Thay reminds us there are many sutras on this topic of living happily in the present moment. We have the ability to live in Amit?bha’s Pure Land. He shares the story of a businessman who brings 500 other businessmen to hear the Buddha talk. In the discourse given, the Buddha mentions happiness five times because he knew this was what the businessmen needed to hear.

It is possible to live happily in the present moment and mindful breathing and mindful walking can bring us to the present moment. Discussion of dharmakaya, the dharma body. Dharma body is the same as practice. We need a good practice and this produces living dharma; mindfulness of the dharma. To nourish the dharma body, we need the sangha body. If we cultivate a living sangha, then you can find the Buddha.

Thay spends a few minutes presenting the true love mantra. This is our ability to be present. We are reminded that breathing and walking are the key to you free. And to love someone is to offer our true presence to him. To her.

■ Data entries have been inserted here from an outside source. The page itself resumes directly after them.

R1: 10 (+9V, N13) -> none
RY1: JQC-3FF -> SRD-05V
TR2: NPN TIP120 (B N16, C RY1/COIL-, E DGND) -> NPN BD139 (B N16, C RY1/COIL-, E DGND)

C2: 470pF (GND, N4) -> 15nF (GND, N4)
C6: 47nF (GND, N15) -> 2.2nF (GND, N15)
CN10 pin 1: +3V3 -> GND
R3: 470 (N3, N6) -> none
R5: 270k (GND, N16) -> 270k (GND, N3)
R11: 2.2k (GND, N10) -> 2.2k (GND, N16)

The last third of the talk focuses on the Five Mindfulness Trainings. We need to see the suffering of society and this global spiritual ethic manifested in the Five Mindfulness Trainings has been offered to the world.

Orientation to Practice

September 8, 2010. 72-minute dharma talk given by Thich Nhat Hanh in Singapore during the Peaceful Mind, Open Heart Retreat at the Kong Meng San Pu Jue Zen Monastery. The talk is in English and the last portion is giving by Thay Phap Hai and Sr. Concentration. During the months of September and October, Thay will be traveling throughout Southeast Asia giving retreats and talks. This is the first stop.

The primary focus of this talk is to provide instructions for enjoying the retreat. The retreat is an opportunity to practice Applied Buddhism. We learn the basic practices such as listening to the bell, connecting body and mind, mindful walking, brushing our teeth, eating meditation, and more.

It is a short talk with a specific focus, but the reminders are good to bring home and practice wherever we are. Please enjoy.